Of course, nothing contributes more to the development of white-spot lesions, overt dental caries, or gingivitis and periodontal disease than poor oral hygiene. As long as dental plaque is present on the enamel surface, there is a potential for the development of white-spot lesions. It is of utmost importance that the treating orthodontist provide the patient with adequate training in oral hygiene, but even more important that the patient adhere to those instructions and maintain a healthy, plaque-free oral environment. That this critical function is almost entirely dependent on patient cooperation can be extremely frustrating to the clinician. Another factor contributing to white-spot lesions is excessive fluoride intake; in fact, the practice of prescribing systemic fluoride supplements for children is now coming under heavy scrutiny by the world scientific community. Genetics can play a part as well, but since neither the doctor nor the patient has any control over heredity, we can only try to minimize the effects of other causative factors. Nutrition is certainly one of these: the cariogenic bacteria present in dental plaque act on any fermentable carbohydrates in the diet to produce the acids that initiate the decalcification process, eventually resulting in white spots and dental decay. Sources of fermentable carbohydrates include the obvious sugary substances such as candy, pastries, and soft drinks, but also less obvious foods such as bread, crackers, bananas, and breakfast cereals. How often a patient eats fermentable carbohydrates is as important as dietary content; whenever a fermentable carbohydrate is chewed, the pH in the plaque drops below the point at which decalcification begins. In other words, sipping on a sugary soft drink all afternoon is much more likely to result in white-spot lesions than eating one large sugary dessert right after dinner. Appropriate dietary counseling is as crucial as oral-hygiene instruction at the outset of orthodontic treatment.
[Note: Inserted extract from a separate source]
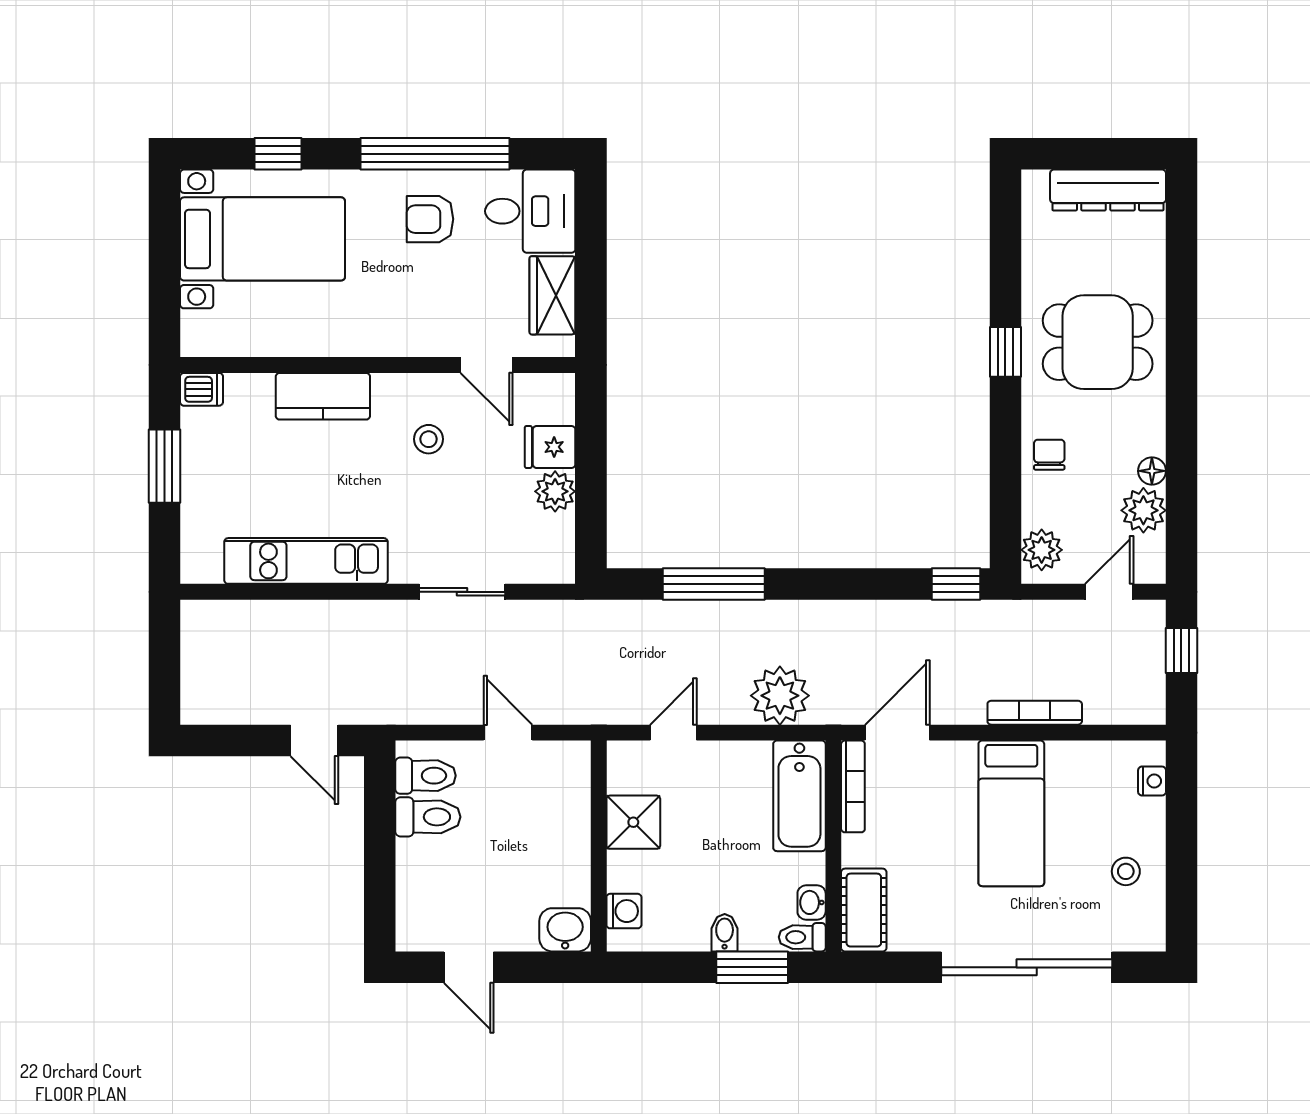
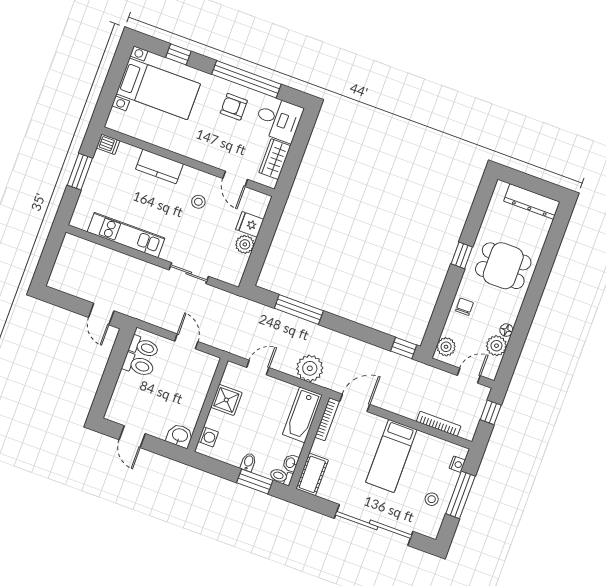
bookcase: (1035, 713) -> (439, 424), moved
window: (1181, 841) -> (460, 495), added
In addition to patient-dependent efforts, there are certain measures the orthodontist can take to prevent white spots and cavities. Chief among these is the application of topical fluorides. In contrast to systemic fluorides, topical fluorides in low concentrations act to reduce demineralization and enhance remineralization. Higher and more preventive concentrations of topical fluoride can be achieved through the in-office application of varnish around the base of each bracket, as described in this month's article by Drs. Demito, Rodrigues, Ramos, and Bowman. It appears that the optimal spacing between varnish applications is six to 12 weeks, and that this program should be supported by at-home use of fluoride-containing toothpastes and mouth-rinses.
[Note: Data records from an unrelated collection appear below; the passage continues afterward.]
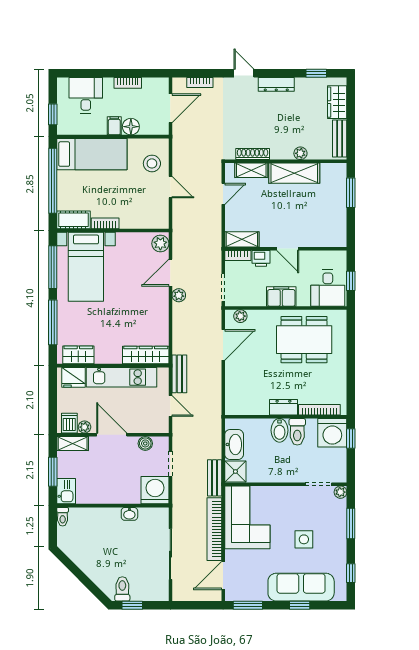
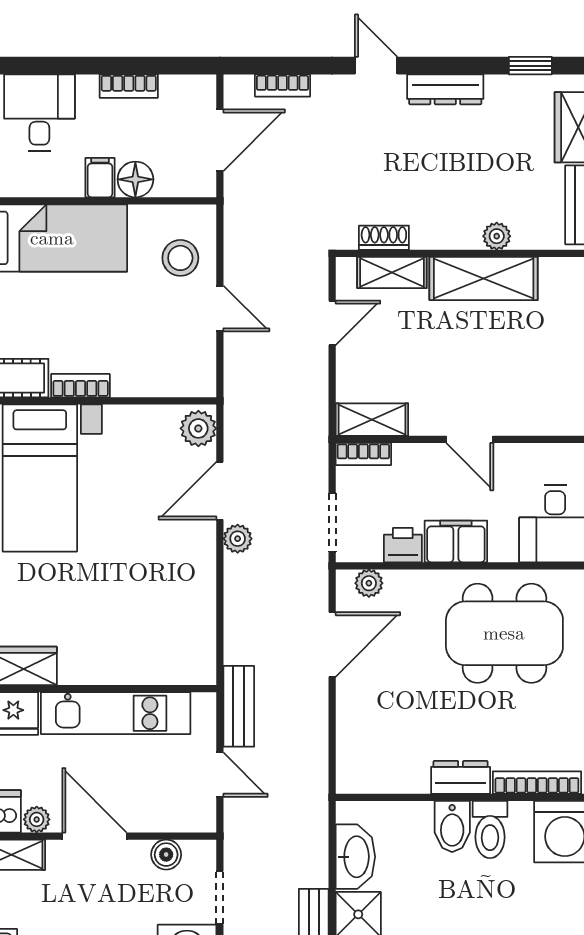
shoe rack: (253, 154) -> (384, 238), width x0.70
printer: (261, 258) -> (403, 545), moved, turned 180
wardrobe: (146, 355) -> (167, 666), removed

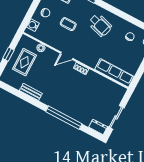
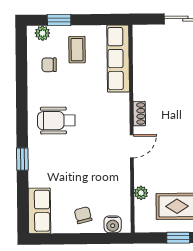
coffee table: (68, 24) -> (77, 50), moved
wheelchair: (100, 25) -> (56, 121), turned -107
door: (67, 56) -> (132, 146), hinge flipped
Among other approaches to preventing white spots, the most promising is the application of a resin-based sealant prior to bracket placement. This method has been espoused by various authors and speakers for some time, but few well-designed, well-controlled scientific clinical trials have been published. A variety of other procedures, most involving antibacterial measures, have been investigated, but again, there is inadequate evidence currently available in the world literature. 
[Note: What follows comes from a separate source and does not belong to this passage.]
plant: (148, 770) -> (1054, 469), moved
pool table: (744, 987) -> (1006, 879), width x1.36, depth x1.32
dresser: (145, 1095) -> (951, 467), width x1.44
Post-orthodontic treatment of white-spot lesions may involve conservative practices such as continued topical fluoride therapy to promote remineralization. In the October 1989 issue of JCO, Kamp presented a technique for the removal of white-spot lesions by the use of controlled acid-pumice abrasion. I have personally found this to be an effective procedure, in terms of both efficacy and cost-effectiveness. More aggressive means of eliminating white-spot lesions include restorative techniques such as bleaching, composite fillings, labial veneers, or even ceramic crowns in extreme cases. White-spot lesions have been a discouraging complication of treatment throughout the history of fixed-appliance orthodontics. When one reviews the scientific literature on the subject, one thing becomes obvious: much more research needs to be done. Clearly, we don't have the evidence we need to make decisions in the best interests of our patients. This month's article is one step in that direction.